| Problem to work on |
Could you reproduce, word for word, the lines of the data from the one containing "table_cell VALOR PAGO [692, 1371, 1144, 1405]" through the end, including both ends?

[Visual layout annotation data]

^^^^^^^^^^^^^^^^

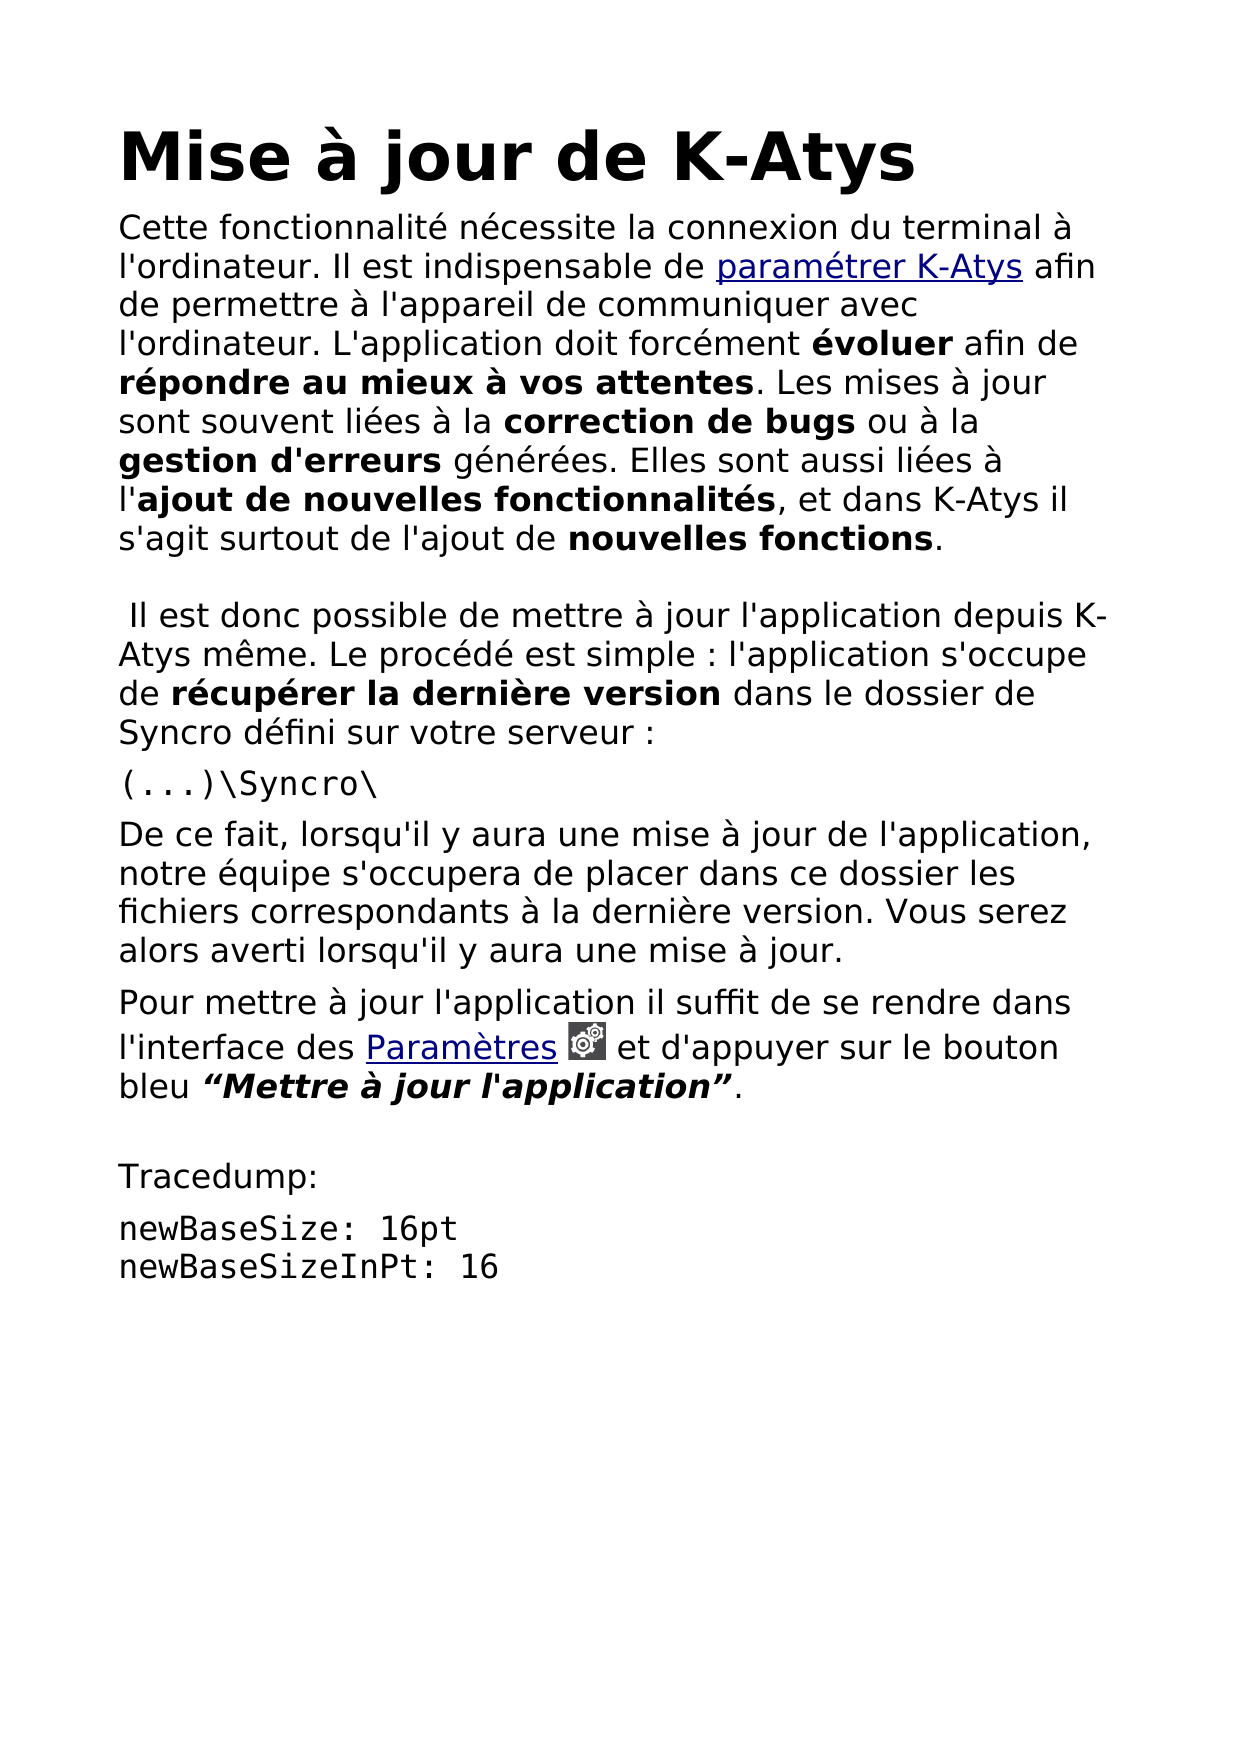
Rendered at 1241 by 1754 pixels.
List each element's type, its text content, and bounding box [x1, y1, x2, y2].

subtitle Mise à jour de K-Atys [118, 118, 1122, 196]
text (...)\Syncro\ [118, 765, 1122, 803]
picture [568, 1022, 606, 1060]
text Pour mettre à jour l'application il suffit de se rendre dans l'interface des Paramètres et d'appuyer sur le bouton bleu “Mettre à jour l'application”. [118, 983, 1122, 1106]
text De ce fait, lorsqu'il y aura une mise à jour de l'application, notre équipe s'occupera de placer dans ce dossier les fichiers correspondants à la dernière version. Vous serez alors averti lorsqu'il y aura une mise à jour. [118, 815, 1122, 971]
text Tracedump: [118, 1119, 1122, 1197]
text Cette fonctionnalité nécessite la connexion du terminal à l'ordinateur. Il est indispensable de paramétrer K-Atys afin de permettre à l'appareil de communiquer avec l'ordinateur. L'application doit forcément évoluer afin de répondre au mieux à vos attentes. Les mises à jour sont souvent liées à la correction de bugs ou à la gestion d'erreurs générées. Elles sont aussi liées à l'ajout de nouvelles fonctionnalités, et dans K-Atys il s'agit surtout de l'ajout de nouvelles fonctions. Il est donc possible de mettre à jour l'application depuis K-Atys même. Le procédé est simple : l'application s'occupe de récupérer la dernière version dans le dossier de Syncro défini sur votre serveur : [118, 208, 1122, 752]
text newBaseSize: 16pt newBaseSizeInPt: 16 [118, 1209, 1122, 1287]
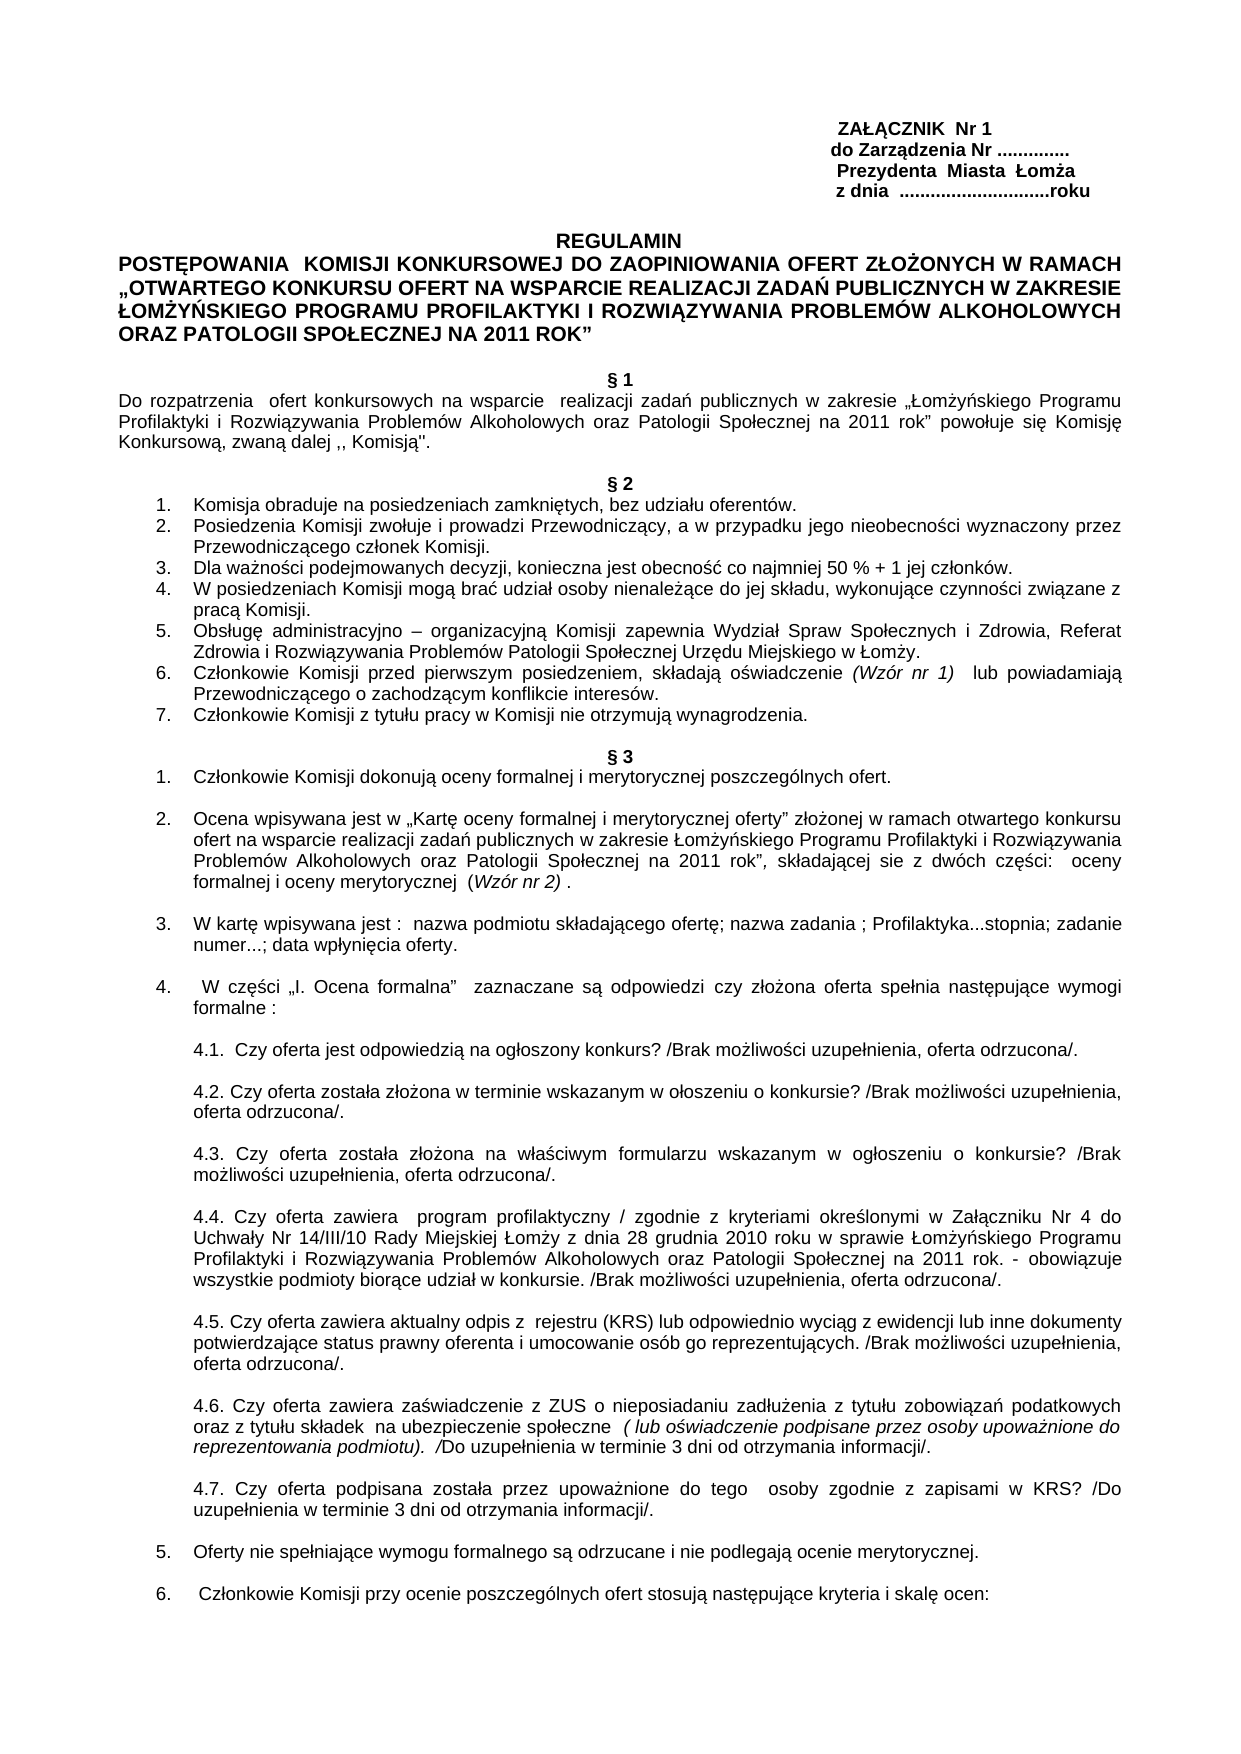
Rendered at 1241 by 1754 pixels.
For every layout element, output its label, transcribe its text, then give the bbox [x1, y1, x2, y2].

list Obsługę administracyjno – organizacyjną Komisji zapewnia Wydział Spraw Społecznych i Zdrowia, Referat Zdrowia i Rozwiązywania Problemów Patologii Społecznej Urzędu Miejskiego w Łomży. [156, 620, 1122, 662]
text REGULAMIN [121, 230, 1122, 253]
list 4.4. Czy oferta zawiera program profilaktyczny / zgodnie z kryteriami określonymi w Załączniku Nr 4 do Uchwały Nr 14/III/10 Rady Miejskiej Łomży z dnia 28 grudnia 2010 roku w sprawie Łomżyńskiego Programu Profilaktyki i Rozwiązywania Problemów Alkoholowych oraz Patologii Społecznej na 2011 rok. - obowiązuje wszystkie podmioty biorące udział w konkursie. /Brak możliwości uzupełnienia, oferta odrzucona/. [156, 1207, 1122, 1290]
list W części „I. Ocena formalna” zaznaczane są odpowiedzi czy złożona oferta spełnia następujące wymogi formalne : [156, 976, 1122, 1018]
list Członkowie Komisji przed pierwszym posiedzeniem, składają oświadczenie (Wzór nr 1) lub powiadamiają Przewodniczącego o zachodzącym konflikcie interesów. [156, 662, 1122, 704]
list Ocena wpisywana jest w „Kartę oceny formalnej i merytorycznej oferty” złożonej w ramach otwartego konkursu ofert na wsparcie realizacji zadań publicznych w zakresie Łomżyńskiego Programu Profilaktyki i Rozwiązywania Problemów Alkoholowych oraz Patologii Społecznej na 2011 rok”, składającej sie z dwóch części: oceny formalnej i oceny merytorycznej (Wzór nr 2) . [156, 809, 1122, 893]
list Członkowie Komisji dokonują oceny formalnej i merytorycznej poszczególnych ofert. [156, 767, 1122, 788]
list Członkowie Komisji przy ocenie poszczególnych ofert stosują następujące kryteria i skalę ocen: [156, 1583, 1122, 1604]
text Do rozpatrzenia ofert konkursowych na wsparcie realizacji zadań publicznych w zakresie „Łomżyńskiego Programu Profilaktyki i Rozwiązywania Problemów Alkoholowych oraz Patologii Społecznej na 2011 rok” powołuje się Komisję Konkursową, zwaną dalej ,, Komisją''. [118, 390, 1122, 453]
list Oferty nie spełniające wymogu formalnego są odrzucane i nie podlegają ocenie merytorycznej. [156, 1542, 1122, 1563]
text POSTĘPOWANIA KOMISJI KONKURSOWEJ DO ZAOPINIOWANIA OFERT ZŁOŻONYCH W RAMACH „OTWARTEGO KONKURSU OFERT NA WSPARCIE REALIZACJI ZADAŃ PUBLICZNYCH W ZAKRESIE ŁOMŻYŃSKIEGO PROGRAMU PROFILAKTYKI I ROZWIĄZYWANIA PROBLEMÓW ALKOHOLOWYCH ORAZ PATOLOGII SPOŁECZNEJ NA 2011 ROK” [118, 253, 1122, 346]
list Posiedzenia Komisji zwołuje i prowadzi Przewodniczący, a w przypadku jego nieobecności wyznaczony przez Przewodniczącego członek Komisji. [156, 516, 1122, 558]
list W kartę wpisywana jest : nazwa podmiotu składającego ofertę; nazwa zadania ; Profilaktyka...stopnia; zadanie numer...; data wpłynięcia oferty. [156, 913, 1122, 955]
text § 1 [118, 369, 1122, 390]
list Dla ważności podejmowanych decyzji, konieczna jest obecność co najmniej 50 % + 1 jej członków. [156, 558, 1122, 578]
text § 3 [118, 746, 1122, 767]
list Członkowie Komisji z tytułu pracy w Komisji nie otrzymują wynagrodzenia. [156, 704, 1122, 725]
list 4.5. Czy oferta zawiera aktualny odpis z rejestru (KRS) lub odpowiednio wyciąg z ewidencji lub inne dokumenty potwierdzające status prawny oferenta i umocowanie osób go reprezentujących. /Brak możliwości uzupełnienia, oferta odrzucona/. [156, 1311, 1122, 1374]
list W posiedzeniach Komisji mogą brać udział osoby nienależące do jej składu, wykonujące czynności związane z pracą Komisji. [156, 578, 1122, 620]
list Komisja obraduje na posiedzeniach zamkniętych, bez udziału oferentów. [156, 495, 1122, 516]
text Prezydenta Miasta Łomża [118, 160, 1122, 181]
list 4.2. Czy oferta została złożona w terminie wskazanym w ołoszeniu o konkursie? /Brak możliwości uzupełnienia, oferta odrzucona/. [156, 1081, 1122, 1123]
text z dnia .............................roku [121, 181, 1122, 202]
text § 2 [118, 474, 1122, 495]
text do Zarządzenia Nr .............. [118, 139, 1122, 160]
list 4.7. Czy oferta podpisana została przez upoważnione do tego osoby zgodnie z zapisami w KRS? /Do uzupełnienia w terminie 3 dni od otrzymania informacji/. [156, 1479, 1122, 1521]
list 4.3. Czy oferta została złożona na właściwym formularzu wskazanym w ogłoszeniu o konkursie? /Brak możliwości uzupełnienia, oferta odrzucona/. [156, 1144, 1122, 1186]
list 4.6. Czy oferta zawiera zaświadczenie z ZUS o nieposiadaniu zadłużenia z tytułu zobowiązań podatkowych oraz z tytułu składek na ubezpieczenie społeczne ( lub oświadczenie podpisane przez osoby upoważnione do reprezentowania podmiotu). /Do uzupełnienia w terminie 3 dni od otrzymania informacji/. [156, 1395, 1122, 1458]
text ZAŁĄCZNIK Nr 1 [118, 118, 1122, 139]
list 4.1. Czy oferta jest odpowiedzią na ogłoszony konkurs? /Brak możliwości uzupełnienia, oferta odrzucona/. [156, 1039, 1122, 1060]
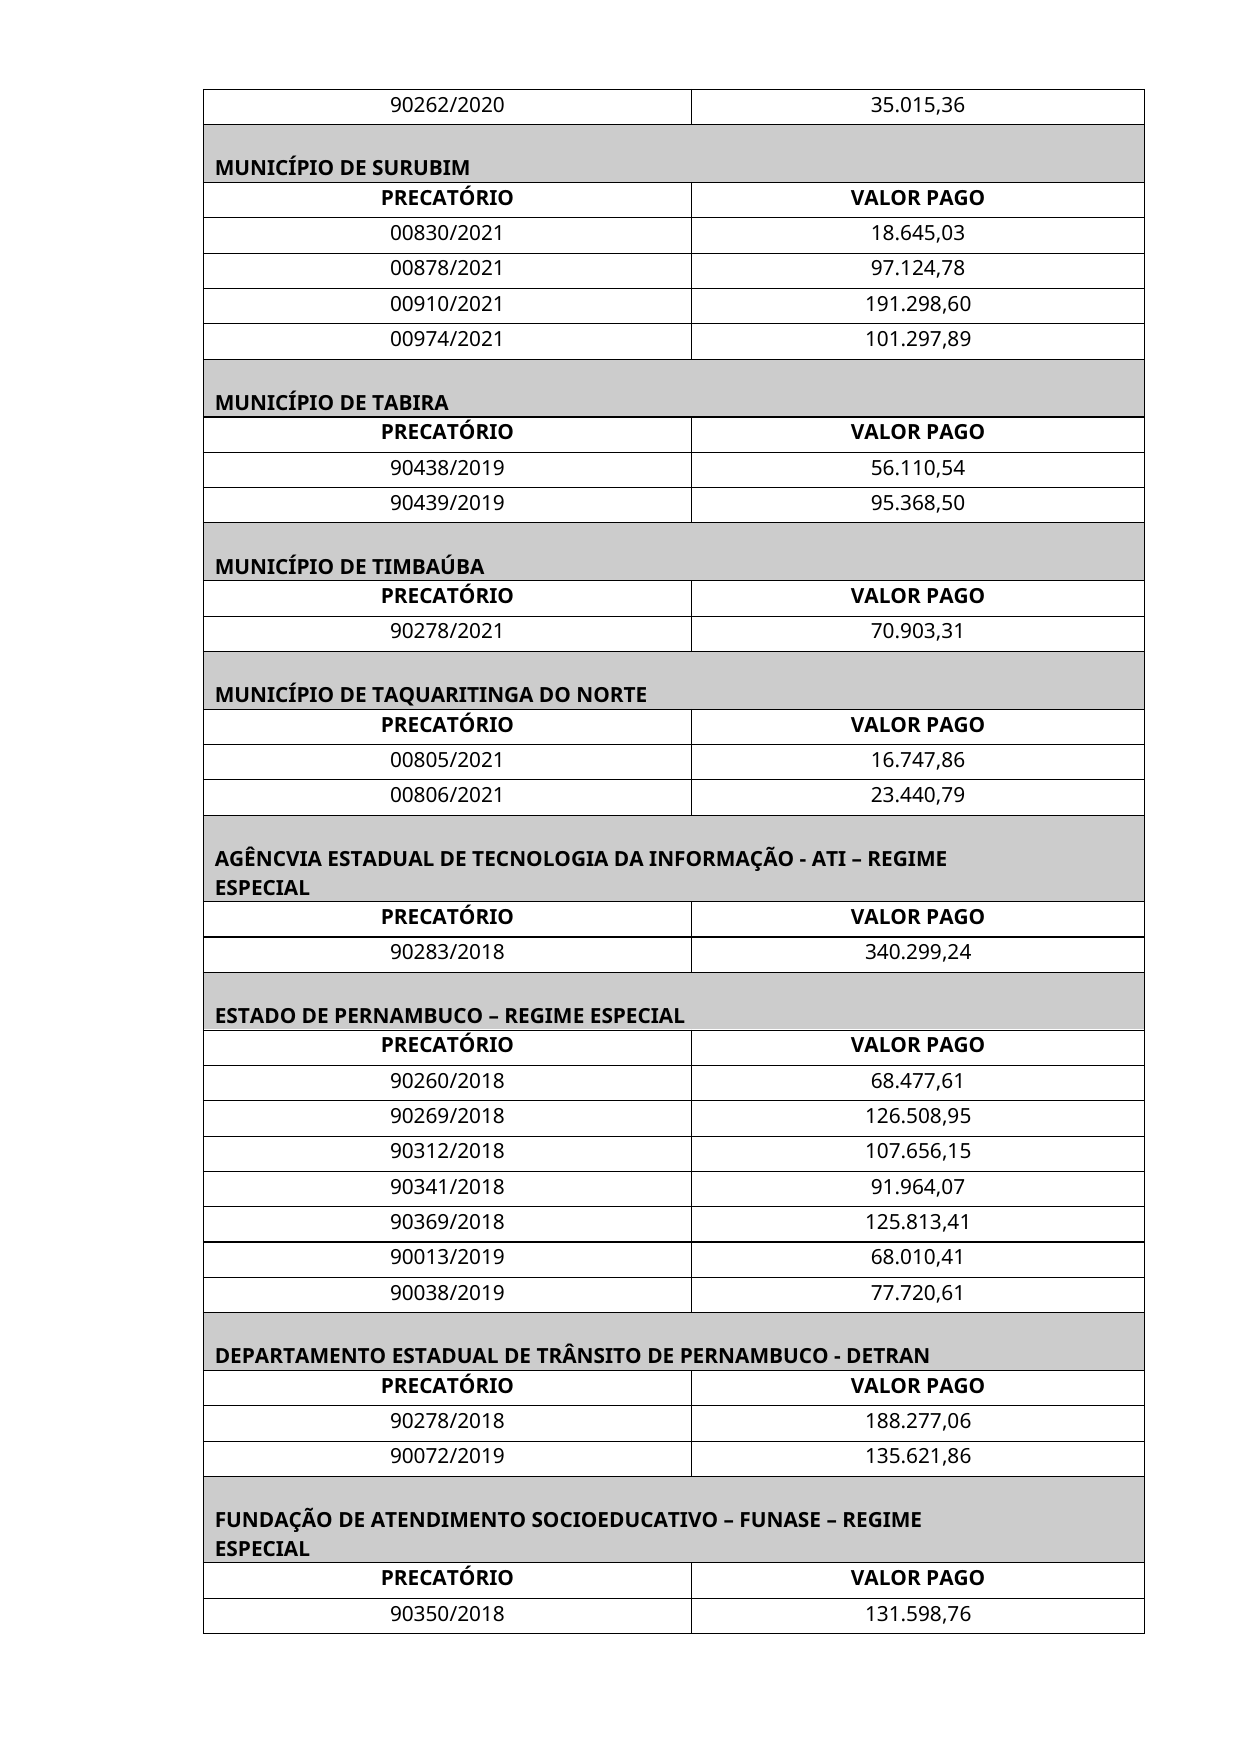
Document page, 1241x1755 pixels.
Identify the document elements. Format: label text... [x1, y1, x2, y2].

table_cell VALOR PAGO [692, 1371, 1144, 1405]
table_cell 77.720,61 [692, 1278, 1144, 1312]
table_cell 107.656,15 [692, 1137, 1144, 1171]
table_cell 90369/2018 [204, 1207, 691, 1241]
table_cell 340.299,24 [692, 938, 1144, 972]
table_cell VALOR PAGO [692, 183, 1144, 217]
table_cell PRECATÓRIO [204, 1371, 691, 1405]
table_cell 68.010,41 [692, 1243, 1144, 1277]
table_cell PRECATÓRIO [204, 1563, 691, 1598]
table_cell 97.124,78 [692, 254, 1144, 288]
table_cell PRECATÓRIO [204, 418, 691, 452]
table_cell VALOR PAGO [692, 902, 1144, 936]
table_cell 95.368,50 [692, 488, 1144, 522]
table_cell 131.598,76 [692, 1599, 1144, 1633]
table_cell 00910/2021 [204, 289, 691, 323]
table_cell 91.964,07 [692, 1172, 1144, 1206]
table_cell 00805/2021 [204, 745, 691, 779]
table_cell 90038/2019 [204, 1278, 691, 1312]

^^^^^^^^^^^^^^^^

| Exercise response |
table_cell VALOR PAGO [692, 1371, 1144, 1405]
table_cell 77.720,61 [692, 1278, 1144, 1312]
table_cell 107.656,15 [692, 1137, 1144, 1171]
table_cell 90369/2018 [204, 1207, 691, 1241]
table_cell 340.299,24 [692, 938, 1144, 972]
table_cell VALOR PAGO [692, 183, 1144, 217]
table_cell PRECATÓRIO [204, 1371, 691, 1405]
table_cell 68.010,41 [692, 1243, 1144, 1277]
table_cell PRECATÓRIO [204, 1563, 691, 1598]
table_cell 97.124,78 [692, 254, 1144, 288]
table_cell PRECATÓRIO [204, 418, 691, 452]
table_cell VALOR PAGO [692, 902, 1144, 936]
table_cell 95.368,50 [692, 488, 1144, 522]
table_cell 131.598,76 [692, 1599, 1144, 1633]
table_cell 00910/2021 [204, 289, 691, 323]
table_cell 91.964,07 [692, 1172, 1144, 1206]
table_cell 00805/2021 [204, 745, 691, 779]
table_cell 90038/2019 [204, 1278, 691, 1312]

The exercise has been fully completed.